Large Language Model (LLM):
A kind of machine learning model that can produce language that sounds natural since it has been trained on a lot of text data.
Machine Learning (ML):
A strategy for instructing computers to learn from data without explicit programming.
Natural Language Processing (NLP):
A branch of artificial intelligence that aims to educate computers how to interpret, analyze, and produce human language.
Neural Networks:
An algorithm for machine learning that is based on how the brain works and is structured.

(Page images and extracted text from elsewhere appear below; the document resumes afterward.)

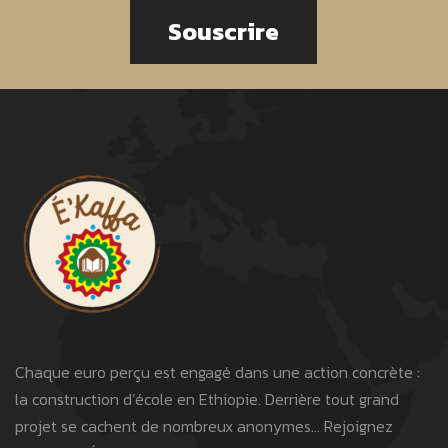
Souscrire
Chaque euro perçu est engagé dans une action concrète :
la construction d’école en Ethiopie. Derrière tout grand
projet se cachent de nombreux anonymes… Rejoignez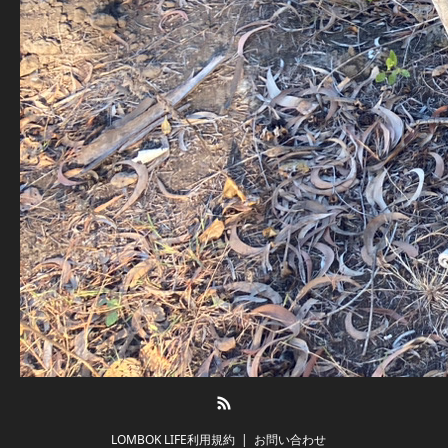
RSS
LOMBOK LIFE利用規約
お問い合わせ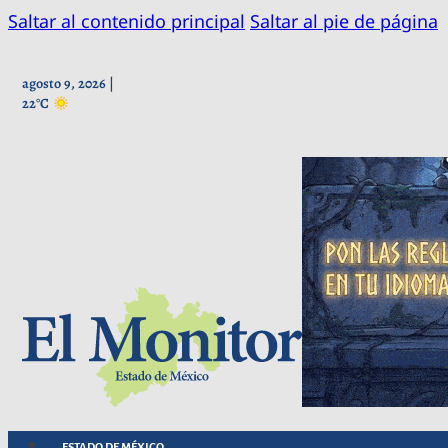
Saltar al contenido principal
Saltar al pie de página
agosto 9, 2026 |
22°C
ESTADO DE MÉXICO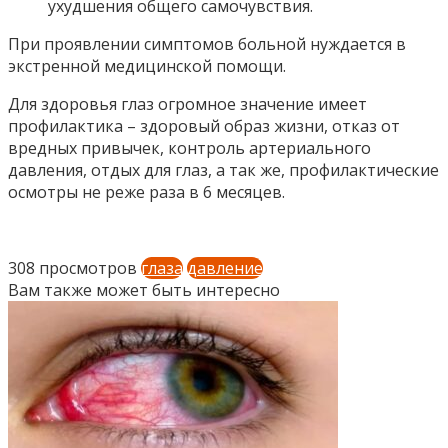
ухудшения общего самочувствия.
При проявлении симптомов больной нуждается в
экстренной медицинской помощи.
Для здоровья глаз огромное значение имеет
профилактика – здоровый образ жизни, отказ от
вредных привычек, контроль артериального
давления, отдых для глаз, а так же, профилактические
осмотры не реже раза в 6 месяцев.
308 просмотров
глаза
давление
Вам также может быть интересно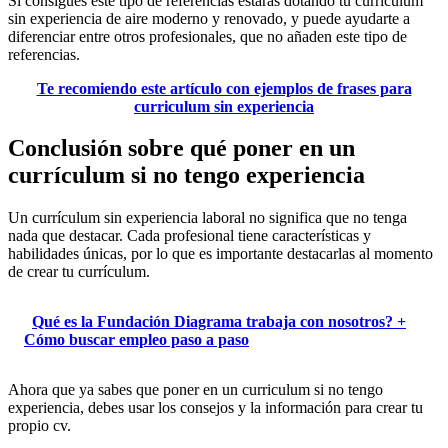
Si consigues este tipo de referencias estarás dotando tu curriculum
sin experiencia de aire moderno y renovado, y puede ayudarte a
diferenciar entre otros profesionales, que no añaden este tipo de
referencias.
Te recomiendo este artículo con ejemplos de frases para
curriculum sin experiencia
Conclusión sobre qué poner en un
currículum si no tengo experiencia
Un currículum sin experiencia laboral no significa que no tenga
nada que destacar. Cada profesional tiene características y
habilidades únicas, por lo que es importante destacarlas al momento
de crear tu currículum.
Qué es la Fundación Diagrama trabaja con nosotros? +
Cómo buscar empleo paso a paso
Ahora que ya sabes
que poner en un curriculum si no tengo
experiencia, debes usar
los consejos y la información para crear tu
propio cv.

Neural Radiance Fields (NeRF):
Among other things, Neural Radiance Fields are a class of deep learning model that can be applied to image synthesis, object detection, and segmentation. NeRFs are modeled after the idea of utilizing a neural network to simulate an image’s radiance, which is a gauge of how much light an item emits or reflects.
OpenAI:
A research organization called OpenAI is dedicated to creating and advancing ethical, open-source, and societally useful artificial intelligence technology.
Overfitting:
One issue that frequently arises in machine learning is when a model performs well on training data but poorly on fresh, untainted data. That happens when the model is overly complicated and has learned too many specifics from the training data, which makes it difficult for it to generalize.
Prompt:
A prompt is a passage of text used to fuel and direct the construction of a substantial language model.
Python:
Popular high-level programming language Python is renowned for its ease of use, readability, and versatility (many AI tools use it)
Reinforcement Learning:
A kind of machine learning where the model picks up new skills through error, getting rewarded or penalized for its actions, and changing its behavior as necessary.
Spatial Computing:
Spatial computing is the application of technology to augment the real world with digital data and experiences. This can include technologies like virtual reality, which allows you to fully immerse yourself in a digital environment, or augmented reality, which adds digital information to what you see in the actual world. It can alter how we connect with the outside world and one another and has a wide range of applications, including those in design, education, and entertainment.
Stable Diffusion:
On the basis of word prompts, Stable Diffusion creates intricate creative pictures. It is an open source, publicly available image synthesis AI model. There are various online user interfaces that employ Stable Diffusion models as well as scripts that can be used to install Stable Diffusion locally.
Supervised Learning:
A kind of machine learning where the input data is labeled for training and the model is taught to produce predictions based on the associations between the input data and the related labels.
Unsupervised Learning:
A type of machine learning where the model is trained to look for patterns and relationships in the data on its own and where the training data is unlabeled.
Webhook:
Using a webhook, one computer program can instantly communicate data or messages to another program over the internet. It operates by directing the message or data to the other program’s specified URL. Process automation and making it simpler for various programs to cooperate and communicate are two common uses for webhooks. They are a helpful tool for developers who want to make connectors across various software systems or build bespoke applications.